Photo: Stanley Fung via AP
NASA let people know over the weekend that the cause of the commotion was a meteor, but on Monday they revealed even more stunning details.
The fireball was as heavy as an elephant and 1.52m wide, and was going 67,592.5kph when it entered Earth’s atmosphere.
It broke up miles above New England on Saturday and the energy released was equivalent to about 230 tonnes of TNT, the agency estimated, accounting for the booms.
Photo: AFP / Cooperative Institute for Research in the Atmosphere at Colorado State University and the National Oceanic and Atmospheric Administration
NASA revealed the jaw-dropping details in a social media post on Monday along with other statistics.
The meteor was made up of natural material — not a satellite or space debris — and traveled through the atmosphere for about 41.8km, NASA said, before falling into Cape Cod Bay, which sits along southeastern Massachusetts.
The agency was quick to point out that meteors are very common, but typically do not have as big an audience as this one.
“They often occur over the ocean or unpopulated areas with no witnesses, or during the daytime, making them difficult to spot,” NASA said.
The event prompted widespread speculation initially.
The rattling boom had some people in Massachusetts and Rhode Island thinking there had been an earthquake or that a tree had fallen.

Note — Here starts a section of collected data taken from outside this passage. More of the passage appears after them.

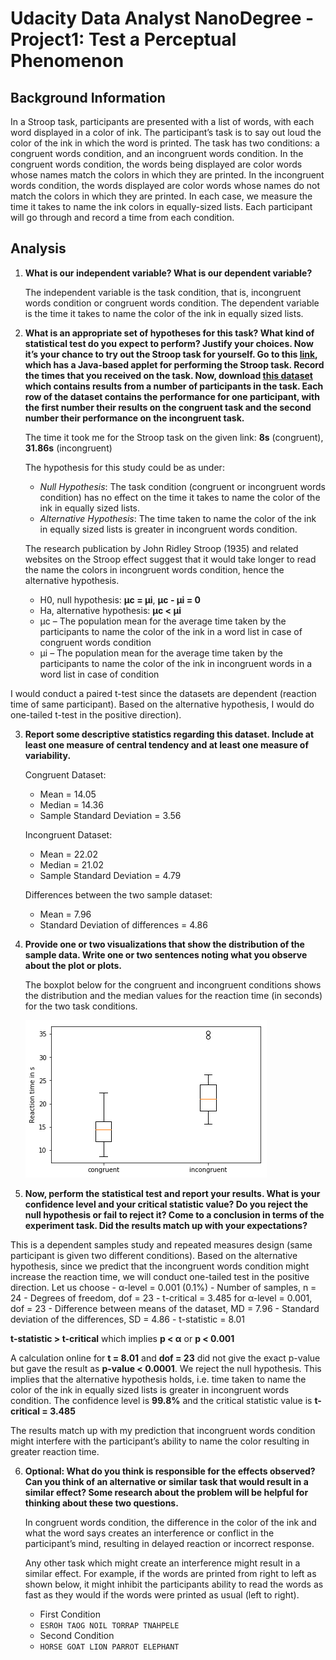 # Udacity Data Analyst NanoDegree - Project1: Test a Perceptual Phenomenon

## Background Information

In a Stroop task, participants are presented with a list of words, with
each word displayed in a color of ink. The participant’s task is to say
out loud the color of the ink in which the word is printed. The task has
two conditions: a congruent words condition, and an incongruent words
condition. In the congruent words condition, the words being displayed are
color words whose names match the colors in which they are printed. In the
incongruent words condition, the words displayed are color words whose
names do not match the colors in which they are printed. In each case, we
measure the time it takes to name the ink colors in equally-sized lists.
Each participant will go through and record a time from each condition.

## Analysis

1. __What is our independent variable? What is our dependent variable?__

   The independent variable is the task condition, that is,
   incongruent words condition or congruent words condition.  The
   dependent variable is the time it takes to name the color of the ink
   in equally sized lists.

2. __What is an appropriate set of hypotheses for this task? What kind of
   statistical test do you expect to perform? Justify your choices. Now
   it’s your chance to try out the Stroop task for yourself. Go to this
   [link](https://www.google.com/url?q=https://faculty.washington.edu/chudler/java/ready.html&sa=D&ust=1486444448807000&usg=AFQjCNFLU18h8eRFpG0OOXUcLEXEfEjpMA),
   which has a Java-based applet for performing the Stroop task.  Record
   the times that you received on the task. Now, download [this
   dataset](https://www.google.com/url?q=https://drive.google.com/file/d/0B9Yf01UaIbUgQXpYb2NhZ29yX1U/view?usp%3Dsharing&sa=D&ust=1486444448808000&usg=AFQjCNELbDtuR43EZqvPOlNMmHFY7UyMdQ)
   which contains results from a number of participants in the task.  Each
   row of the dataset contains the performance for one participant, with
   the first number their results on the congruent task and the second
   number their performance on the incongruent task.__

   The time it took me for the Stroop task on the given link: __8s__
   (congruent), __31.86s__ (incongruent)

   The hypothesis for this study could be as under:
    - _Null Hypothesis_: The task condition (congruent or incongruent words
    condition) has no effect on the time it takes to name the color of the
    ink in equally sized lists.
    - _Alternative Hypothesis_: The time taken to name the color of the ink in
    equally sized lists is greater in incongruent words condition.

   The research publication by John Ridley Stroop (1935) and related
   websites on the Stroop effect suggest that it would take longer to
   read the name the colors in incongruent words condition, hence the
   alternative hypothesis.
    - H0, null hypothesis: __µc = µi__, __µc - µi = 0__
    - Ha, alternative hypothesis: __µc < µi__
    - µc – The population mean for the average time taken by the participants to name the color of the ink in a word list in case of congruent words condition
    - µi – The population mean for the average time taken by the participants to name the color of the ink in incongruent words in a word list in case of condition

  I would conduct a paired t-test since the datasets are dependent (reaction time of same participant). Based on the alternative hypothesis, I would do one-tailed t-test in the positive direction).

3. __Report some descriptive statistics regarding this dataset. Include at
   least one measure of central tendency and at least one measure of
   variability.__

   Congruent Dataset:
   - Mean = 14.05
   - Median = 14.36
   - Sample Standard Deviation = 3.56

   Incongruent Dataset:
   - Mean = 22.02
   - Median = 21.02
   - Sample Standard Deviation = 4.79

   Differences between the two sample dataset:
   - Mean = 7.96
   - Standard Deviation of differences = 4.86

4. __Provide one or two visualizations that show the distribution of the
   sample data. Write one or two sentences noting what you observe about
   the plot or plots.__

   The boxplot below for the congruent and incongruent conditions shows
   the distribution and the median values for the reaction time (in
   seconds) for the two task conditions.
   
   ![Reaction Times](reaction_times.png)

5.  __Now, perform the statistical test and report your results.  What is
   your confidence level and your critical statistic value?  Do you
   reject the null hypothesis or fail to reject it?  Come to a conclusion
   in terms of the experiment task.  Did the results match up with your
   expectations?__

   This is a dependent samples study and repeated measures design
   (same participant is given two different conditions).  Based on the
   alternative hypothesis, since we predict that the incongruent words
   condition might increase the reaction time, we will conduct one-tailed
   test in the positive direction.  Let us choose
    - α-level = 0.001 (0.1%)
    - Number of samples, n = 24
    - Degrees of freedom, dof = 23
    - t-critical = 3.485 for α-level = 0.001, dof = 23
    - Difference between means of the dataset, MD = 7.96
    - Standard deviation of the differences, SD = 4.86
    - t-statistic = 8.01

   __t-statistic > t-critical__ which implies __p < α__ or __p < 0.001__

   A calculation online for __t = 8.01__ and __dof = 23__ did not give the
   exact p-value but gave the result as __p-value < 0.0001__.  We reject
   the null hypothesis.  This implies that the alternative hypothesis
   holds, i.e.  time taken to name the color of the ink in equally sized
   lists is greater in incongruent words condition.  The confidence level
   is __99.8%__ and the critical statistic value is __t-critical = 3.485__

   The results match up with my prediction that incongruent words
   condition might interfere with the participant’s ability to name the
   color resulting in greater reaction time.

6. __Optional: What do you think is responsible for the effects observed?
   Can you think of an alternative or similar task that would result in a
   similar effect?  Some research about the problem will be helpful for
   thinking about these two questions.__

   In congruent words condition, the difference in the color of the ink
   and what the word says creates an interference or conflict in the
   participant’s mind, resulting in delayed reaction or incorrect
   response.

   Any other task which might create an interference might result in a
   similar effect.  For example, if the words are printed from right to
   left as shown below, it might inhibit the participants ability to read
   the words as fast as they would if the words were printed as usual
   (left to right).

   - First Condition
    - `ESROH TAOG NOIL TORRAP TNAHPELE`
   - Second Condition
    - `HORSE GOAT LION PARROT ELEPHANT`


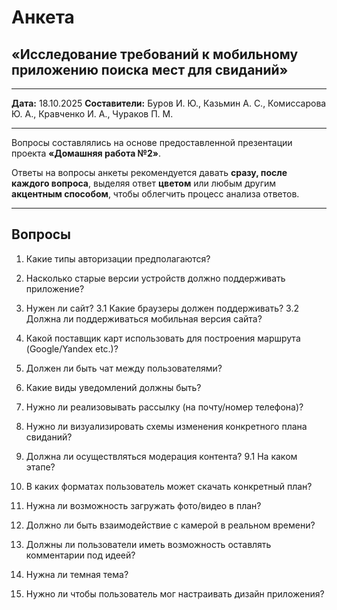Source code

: # Анкета

## «Исследование требований к мобильному приложению поиска мест для свиданий»

---

**Дата:** 18.10.2025
**Составители:**
Буров И. Ю., Казьмин А. С., Комиссарова Ю. А.,
Кравченко И. А., Чураков П. М.

---

Вопросы составлялись на основе предоставленной презентации проекта
**«Домашняя работа №2»**.

Ответы на вопросы анкеты рекомендуется давать **сразу, после каждого вопроса**,
выделяя ответ **цветом** или любым другим **акцентным способом**,
чтобы облегчить процесс анализа ответов.

---

## Вопросы

1. Какие типы авторизации предполагаются?

2. Насколько старые версии устройств должно поддерживать приложение?

3. Нужен ли сайт?
    3.1	Какие браузеры должен поддерживать?
    3.2	Должна ли поддерживаться мобильная версия сайта?

4. Какой поставщик карт использовать для построения маршрута (Google/Yandex etc.)?

5. Должен ли быть чат между пользователями?

6. Какие виды уведомлений должны быть?

7. Нужно ли реализовывать рассылку (на почту/номер телефона)?

8. Нужно ли визуализировать схемы изменения конкретного плана свиданий?

9. Должна ли осуществляться модерация контента?
    9.1 На каком этапе?

10. В каких форматах пользователь может скачать конкретный план?

11. Нужна ли возможность загружать фото/видео в план?

12. Должно ли быть взаимодействие с камерой в реальном времени?

13. Должны ли пользователи иметь возможность оставлять комментарии под идеей?

14. Нужна ли темная тема?

15. Нужно ли чтобы пользователь мог настраивать дизайн приложения?
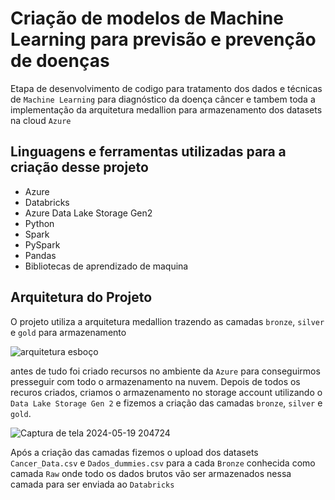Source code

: # Criação de modelos de Machine Learning para previsão e prevenção de doenças

Etapa de desenvolvimento de codigo para tratamento dos dados e técnicas de `Machine Learning` para diagnóstico da doença câncer e tambem toda a implementação da arquitetura medallion para armazenamento dos datasets na cloud `Azure`

## Linguagens e ferramentas utilizadas para a criação desse projeto
- Azure
- Databricks
- Azure Data Lake Storage Gen2
- Python
- Spark
- PySpark
- Pandas
- Bibliotecas de aprendizado de maquina

## Arquitetura do Projeto
O projeto utiliza a arquitetura medallion trazendo as camadas `bronze`, `silver` e `gold` para armazenamento 

![arquitetura esboço](https://github.com/thiagothr/Machine_Learning_TCC/assets/72639507/bfa75e8e-b384-4f0c-9d0f-d906a03f7cdb)


antes de tudo foi criado recursos no ambiente da `Azure` para conseguirmos presseguir com todo o armazenamento na nuvem. Depois de todos os recuros criados, criamos o armazenamento no storage account utilizando o `Data Lake Storage Gen 2`
e fizemos a criação das camadas `bronze`, `silver` e `gold`.

![Captura de tela 2024-05-19 204724](https://github.com/thiagothr/Machine_Learning_TCC/assets/72639507/98e13085-85fc-43bb-8902-6bec23d8eefb)

Após a criação das camadas fizemos o upload dos datasets `Cancer_Data.csv` e `Dados_dummies.csv` para a cada `Bronze` conhecida como camada `Raw` onde todo os dados brutos vão ser armazenados nessa camada para ser enviada ao `Databricks`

Others posted that their dogs were freaking out.
At least one person posed the possibility of aliens.
A man in Peabody, Massachusetts, posted that it had been a windy day, so he thought a large tree had hit his house.
When he came outside, he said, he found most of his neighbors in the street asking the same questions.
Several people filed reports with the US Geological Survey, registering the shaking they felt with the National Earthquake Information Center, agency spokesman Steve Sobie confirmed.
The agency opened an event page, based on the number of “Did you feel it?” reports it received on its Web site.
However, Sobie said there was no event registered on the agency’s seismographs, meaning the shaking was not due to an earthquake.
The American Meteor Society received dozens of reports from Delaware to Montreal with people either hearing the double boom, feeling the ground shake or seeing the fireball, program monitor Robert Lunsford said.